*ABOUT THIS EXERCISE:* The word "cookies" marks the lines to report; pull each of them from the listing.

*EXTRACTED DATA:*
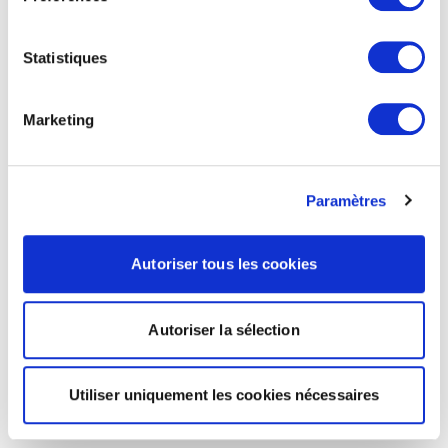
Statistiques
Marketing
Paramètres
Autoriser tous les cookies
Autoriser la sélection
Utiliser uniquement les cookies nécessaires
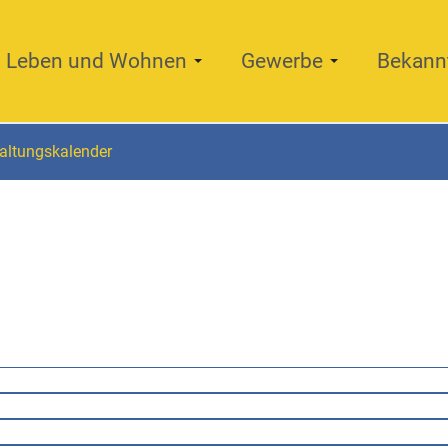
Leben und Wohnen
Gewerbe
Bekann
altungskalender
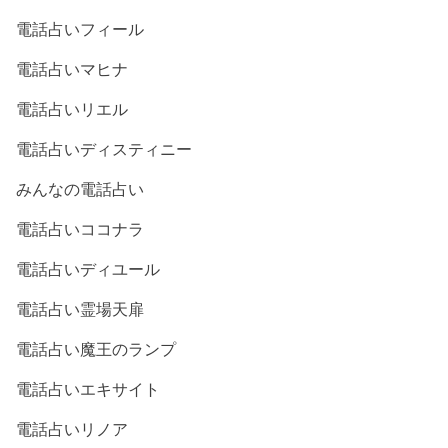
電話占いフィール
電話占いマヒナ
電話占いリエル
電話占いディスティニー
みんなの電話占い
電話占いココナラ
電話占いディユール
電話占い霊場天扉
電話占い魔王のランプ
電話占いエキサイト
電話占いリノア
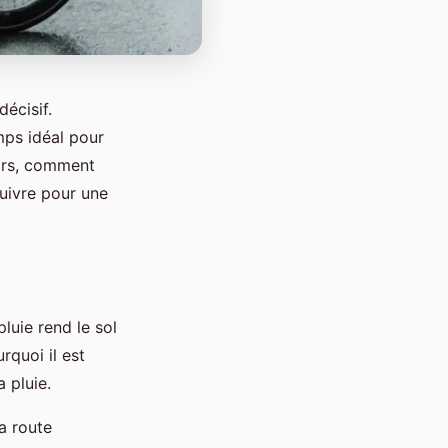
écisif.
mps idéal pour
lors, comment
suivre pour une
pluie rend le sol
rquoi il est
 pluie.
a route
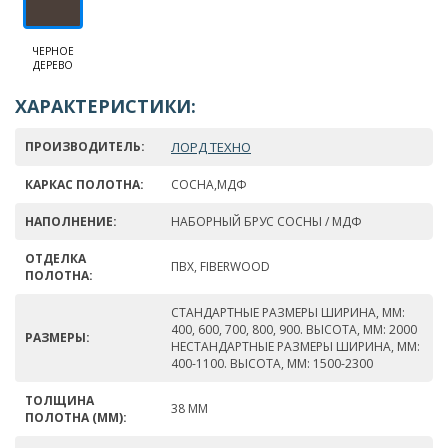
ЧЕРНОЕ
ДЕРЕВО
ХАРАКТЕРИСТИКИ:
ПРОИЗВОДИТЕЛЬ:
ЛОРД ТЕХНО
КАРКАС ПОЛОТНА:
СОСНА,МДФ
НАПОЛНЕНИЕ:
НАБОРНЫЙ БРУС СОСНЫ / МДФ
ОТДЕЛКА
ПВХ, FIBERWOOD
ПОЛОТНА:
СТАНДАРТНЫЕ РАЗМЕРЫ ШИРИНА, ММ:
400, 600, 700, 800, 900. ВЫСОТА, ММ: 2000
РАЗМЕРЫ:
НЕСТАНДАРТНЫЕ РАЗМЕРЫ ШИРИНА, ММ:
400-1100. ВЫСОТА, ММ: 1500-2300
ТОЛЩИНА
38 ММ
ПОЛОТНА (ММ):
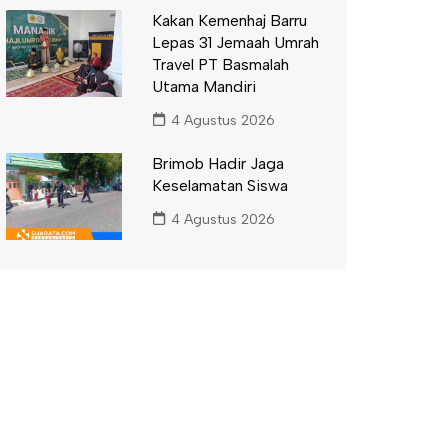
Kakan Kemenhaj Barru
Lepas 31 Jemaah Umrah
Travel PT Basmalah
Utama Mandiri
4 Agustus 2026
Brimob Hadir Jaga
Keselamatan Siswa
4 Agustus 2026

*OUTPUT OF THE EXERCISE:*
Autoriser tous les cookies
Utiliser uniquement les cookies nécessaires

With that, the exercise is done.